Am I an idiot or what! There were a few stupid errors in that diffing algorithm I threw up (give me a break: they don’t have python installed here in college). Here’s a corrected version. Again, any comments are welcome.
def GetDiff(oldLines, newLines):
"""Constructs a diff to get from newlines to oldlines."""
# Construct our special "hash" table.
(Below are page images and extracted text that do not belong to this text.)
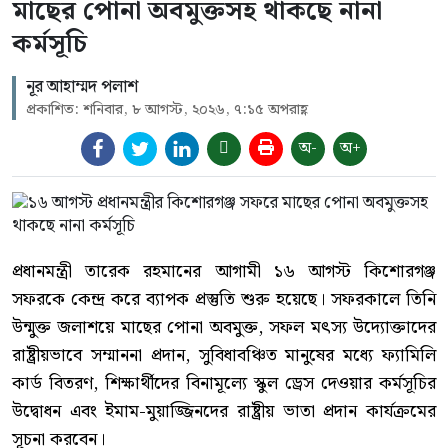
মাছের পোনা অবমুক্তসহ থাকছে নানা
কর্মসূচি
নূর আহাম্মদ পলাশ
প্রকাশিত: শনিবার, ৮ আগস্ট, ২০২৬, ৭:১৫ অপরাহ্ণ
অ-
অ+
প্রধানমন্ত্রী তারেক রহমানের আগামী ১৬ আগস্ট কিশোরগঞ্জ
সফরকে কেন্দ্র করে ব্যাপক প্রস্তুতি শুরু হয়েছে। সফরকালে তিনি
উন্মুক্ত জলাশয়ে মাছের পোনা অবমুক্ত, সফল মৎস্য উদ্যোক্তাদের
রাষ্ট্রীয়ভাবে সম্মাননা প্রদান, সুবিধাবঞ্চিত মানুষের মধ্যে ফ্যামিলি
কার্ড বিতরণ, শিক্ষার্থীদের বিনামূল্যে স্কুল ড্রেস দেওয়ার কর্মসূচির
উদ্বোধন এবং ইমাম-মুয়াজ্জিনদের রাষ্ট্রীয় ভাতা প্রদান কার্যক্রমের
সূচনা করবেন।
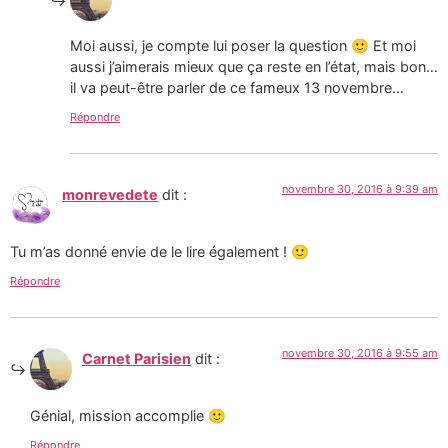
Moi aussi, je compte lui poser la question 🙂 Et moi
aussi j’aimerais mieux que ça reste en l’état, mais bon…
il va peut-être parler de ce fameux 13 novembre…
Répondre
novembre 30, 2016 à 9:39 am
monrevedete
dit :
Tu m’as donné envie de le lire également ! 🙂
Répondre
novembre 30, 2016 à 9:55 am
Carnet Parisien
dit :
Génial, mission accomplie 🙂
Répondre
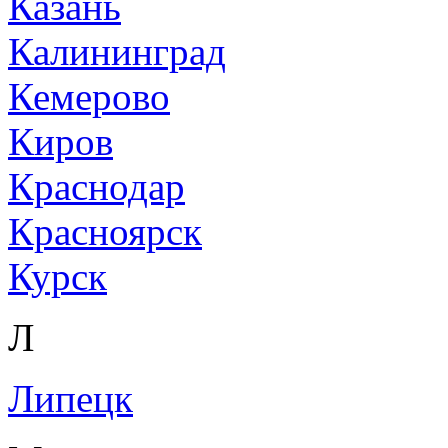
Казань
Калининград
Кемерово
Киров
Краснодар
Красноярск
Курск
Л
Липецк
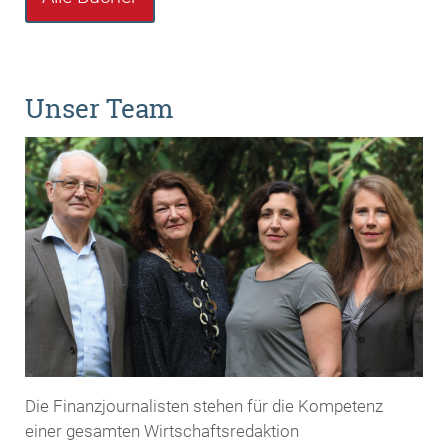
Unser Team
Die Finanzjournalisten stehen für die Kompetenz
einer gesamten Wirtschaftsredaktion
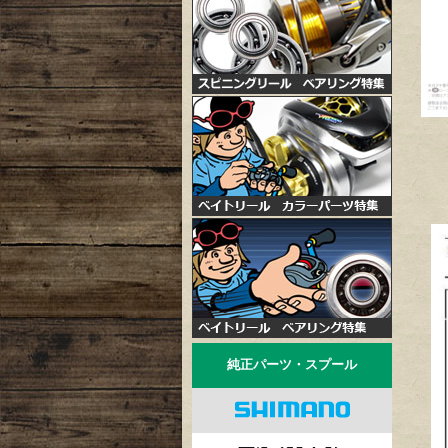
純正パーツ・スプール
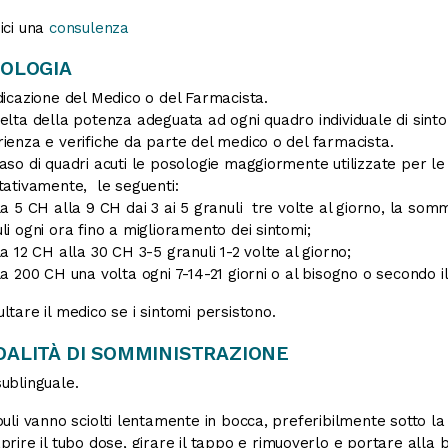
ici una
consulenza
OLOGIA
dicazione del Medico o del Farmacista.
elta della potenza adeguata ad ogni quadro individuale di sinto
ienza e verifiche da parte del medico o del farmacista.
aso di quadri acuti le posologie maggiormente utilizzate per le 
tativamente, le seguenti:
la 5 CH alla 9 CH dai 3 ai 5 granuli tre volte al giorno, la s
li ogni ora fino a miglioramento dei sintomi;
la 12 CH alla 30 CH 3-5 granuli 1-2 volte al giorno;
la 200 CH una volta ogni 7-14-21 giorni o al bisogno o secondo i
ltare il medico se i sintomi persistono.
ALITÀ DI SOMMINISTRAZIONE
ublinguale.
buli vanno sciolti lentamente in bocca, preferibilmente sotto la 
prire il tubo dose, girare il tappo e rimuoverlo e portare alla 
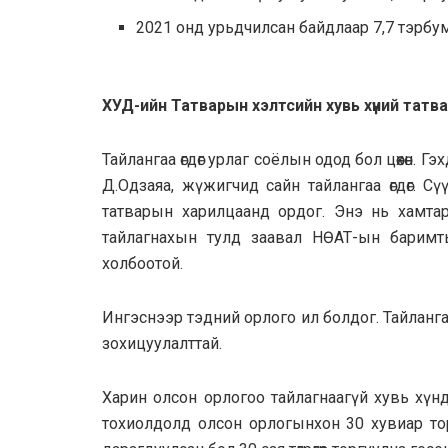
2021 онд урьдчилсан байдлаар 7,7 тэрбум
ХУД-ийн Татварын хэлтсийн хувь хүний татв
Тайлангаа өгдөг урлаг соёлын одод бол цөөхөн. Г
Д.Одзаяа, жүжигчид сайн тайлангаа өгдөг. С
татварын харилцаанд ордог. Энэ нь хамтар
тайлагнахын тулд заавал НӨАТ-ын баримт
холбоотой.
Ингэснээр тэдний орлого ил болдог. Тайланг
зохицуулалттай.
Харин олсон орлогоо тайлагнаагүй хувь хүн
тохиолдолд олсон орлогынхон 30 хувиар тор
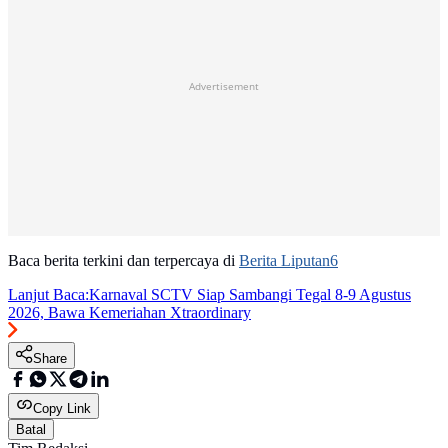
Advertisement
Baca berita terkini dan terpercaya di
Berita Liputan6
Lanjut Baca:
Karnaval SCTV Siap Sambangi Tegal 8-9 Agustus
2026, Bawa Kemeriahan Xtraordinary
Share
Copy Link
Batal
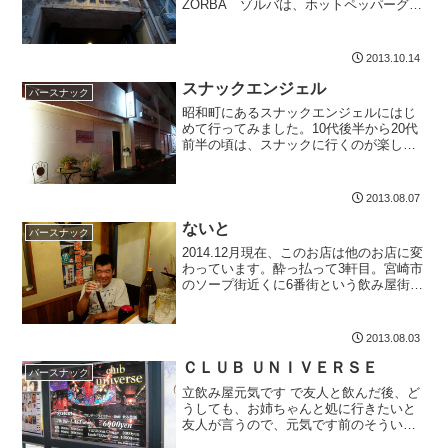
ZORBA ゾルバは、ホットペッパーグル
メで予約できます。クーポンあります今
回みやざきバルウォークあきバルという
のある。というのは、新しい飲み友達O
2013.10.14
さんから...
スナックエンジェル
バースナック
昭和町にあるスナックエンジェルにはじ
めて行ってみました。10代後半から20代
前半の頃は、スナックに行くのが楽しか
ったのですが、20代後半から、スナック
からは足が遠のいていました。今回は、
なんだかね、縁とういか、行ってみよう
2013.08.07
かな、と思ったんで...
ないと
バースナック
2014.12月現在、このお店は他のお店に変
わっています。酔っ払って3軒目。宮崎市
のソープ街近くに6番街という飲み屋街に
あるのですが、その一角にないとがあり
ます。焼酎を半年ぐらい前に入れていた
のを思い出し、再訪。ママが変わってい
2013.08.03
ます。この1...
ＣＬＵＢ ＵＮＩＶＥＲＳＥ
バースナック
立飲み屋元気です で友人と飲んだ後、ど
うしても、お姉ちゃんと処に行きたいと
友人が言うので、元気です前のそういう
お店を紹介してくれるお店に行きまし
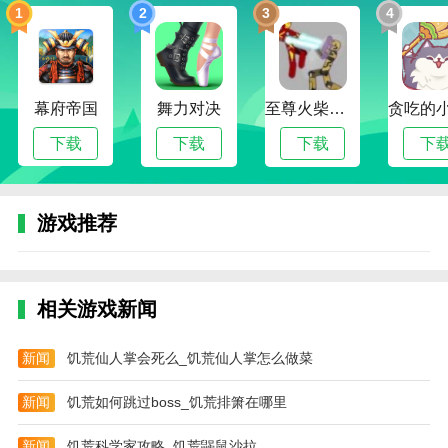
准确地对付恶魔；
1
2
3
4
4。游戏还提供其他道具和技能，让你在冒险中变得更
强大。你可以收集各种道具，如医疗包和能量药水，以
恢复生命值和能量。此外，您还可以通过升级技能来提
幕府帝国
舞力对决
至尊火柴人战争
高您的战斗能力，攻击力和耐力。
下载
下载
下载
下
游戏功能
1。与上面不同的是，这里的地图并不是完全随机的，
而是一些武器和怪物的分布是随机的。这意味着每次进
游戏推荐
入游戏都需要重新搜索并适应新环境；
2。地牢的风格在游戏中独树一帜，给玩家带来了深度
和挑战。在这里，你可以自由探索和发现隐藏的宝藏和
相关游戏新闻
秘密道路。每个房间都可能有各种各样的宝藏和资源，
你需要仔细搜寻和收集；
新闻
饥荒仙人掌会死么_饥荒仙人掌怎么做菜
3。除了探索地下城，你还可以在游戏中找到其他有趣
新闻
饥荒如何跳过boss_饥荒排箫在哪里
的地方和任务。这些遗址可能包括遗迹、废弃建筑等。
每个站点都有其独特的特点和挑战。完成这些任务和挑
新闻
饥荒科学家攻略_饥荒鼹鼠沙拉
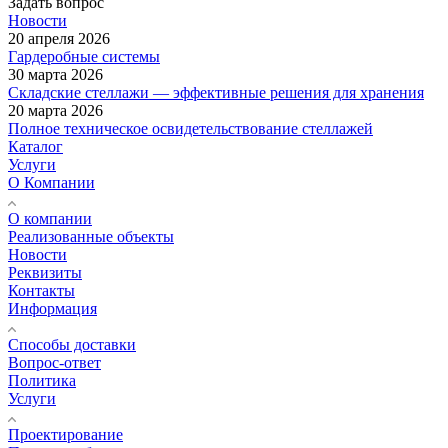
Задать вопрос
Новости
20 апреля 2026
Гардеробные системы
30 марта 2026
Складские стеллажи — эффективные решения для хранения
20 марта 2026
Полное техническое освидетельствование стеллажей
Каталог
Услуги
О Компании
О компании
Реализованные объекты
Новости
Реквизиты
Контакты
Информация
Способы доставки
Вопрос-ответ
Политика
Услуги
Проектирование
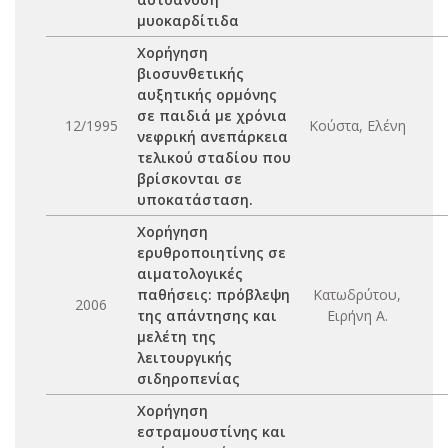
μυοκαρδίτιδα
Χορήγηση
βιοσυνθετικής
αυξητικής ορμόνης
σε παιδιά με χρόνια
12/1995
Κούστα, Ελένη
νεφρική ανεπάρκεια
τελικού σταδίου που
βρίσκονται σε
υποκατάσταση.
Χορήγηση
ερυθροποιητίνης σε
αιματολογικές
παθήσεις: πρόβλεψη
Κατωδρύτου,
2006
της απάντησης και
Ειρήνη Α.
μελέτη της
λειτουργικής
σιδηροπενίας
Χορήγηση
εστραμουστίνης και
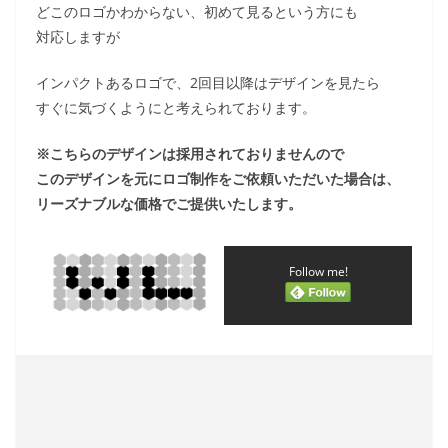
どこのロゴかわからない、初めて見るという方にも
対応しますが
インパクトあるロゴで、2回目以降はデザインを見たら
すぐに気づくようにと考えられております。
※こちらのデザインは採用されておりませんので
このデザインを元にロゴ制作をご依頼いただいた場合は、
リーズナブルな価格でご提供いたします。
Follow me!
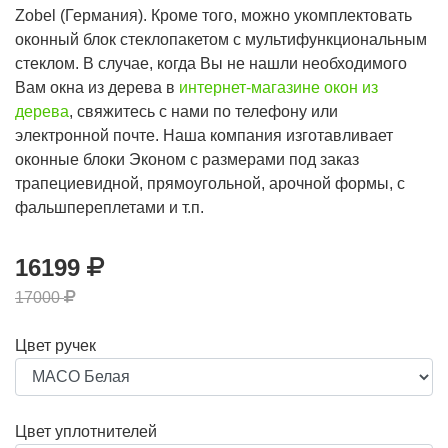
Zobel (Германия). Кроме того, можно укомплектовать
оконный блок стеклопакетом с мультифункциональным
стеклом. В случае, когда Вы не нашли необходимого
Вам окна из дерева в
интернет-магазине окон из
дерева
, свяжитесь с нами по телефону или
электронной почте. Наша компания изготавливает
оконные блоки Эконом с размерами под заказ
трапециевидной, прямоугольной, арочной формы, с
фальшпереплетами и т.п.
16199
17000
Цвет ручек
Цвет уплотнителей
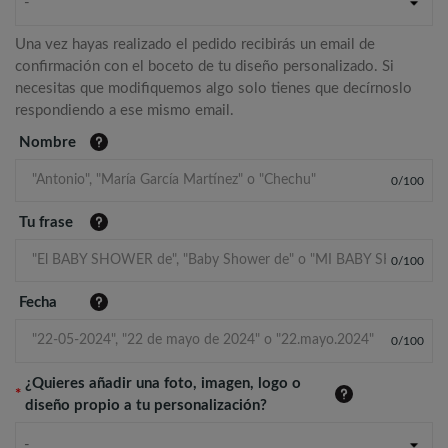
-
Una vez hayas realizado el pedido recibirás un email de
confirmación con el boceto de tu diseño personalizado. Si
necesitas que modifiquemos algo solo tienes que decírnoslo
respondiendo a ese mismo email.
Nombre
0
/
100
Tu frase
0
/
100
Fecha
0
/
100
¿Quieres añadir una foto, imagen, logo o
*
diseño propio a tu personalización?
-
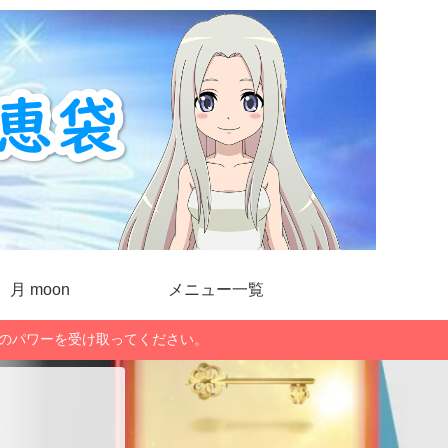
月 moon
メニュー一覧
」のパワーを受け取ってください。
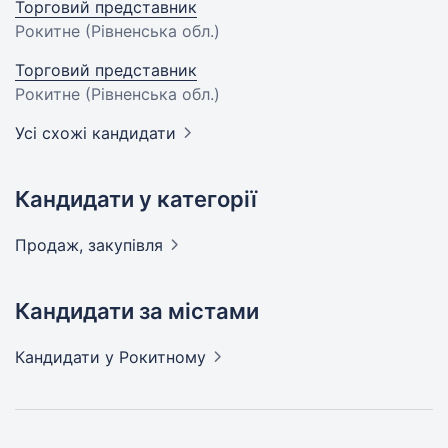
Торговий представник
Рокитне (Рівненська обл.)
Торговий представник
Рокитне (Рівненська обл.)
Усі схожі кандидати
Кандидати у категорії
Продаж,
закупівля
Кандидати за містами
Кандидати
у Рокитному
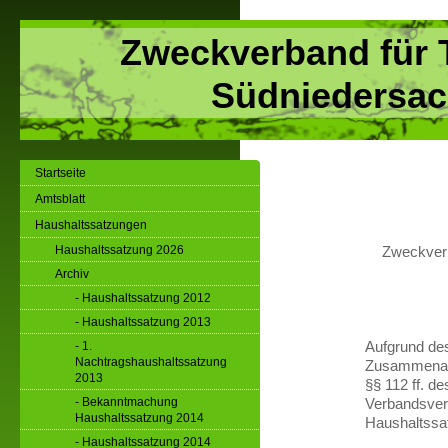
Zweckverband für 
Südniedersac
Startseite
Amtsblatt
Haushaltssatzungen
Haushaltssatzung 2026
Zweckverb
Archiv
- Haushaltssatzung 2012
- Haushaltssatzung 2013
- 1.
Aufgrund de
Nachtragshaushaltssatzung
Zusammenarb
2013
§§ 112 ff. 
- Bekanntmachung
Verbandsver
Haushaltssatzung 2014
Haushaltssa
- Haushaltssatzung 2014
Using primes for the table length
# would be better, I know, but odd numbers are simpler.
tblSize = len(newLines) * 2 + 1
tbl = tuple([] * tblSize)
for iNew in range(len(newLines)):
iBucket = hash(newLines[iNew]) % tblSize
tbl[iBucket].append(iNew)
# Holds our diff information.
result = []
# Find the common subsequences and differences.
iOld = 0
iMax = 0
while iOld < len(oldLines):
iBucket = hash(oldLines[iOld]) % tblSize
# Start with no match
nMax = 0
for iNew in tbl[iBucket]:
# if nMax > 0 and iNew < iMax + nMax:
# continue
nCur = 0
try:
while newLines[iNew + nCur] == oldLines[iOld + nCur]:
nCur += 1
if nCur > nMax:
nMax = nCur
iMax = iNew
iEnd = iMax + nMax
if iEnd == len(oldLines) or iEnd == len(newLines):
break
# Have we found a matching subsequence?
if nMax == 0:
# Nope.
result.append(oldLines[iOld])
iOld += 1
else:
# Woohoo!
result.append((iMax, nMax))
iOld += nMax
return result
There old version is in my last entry.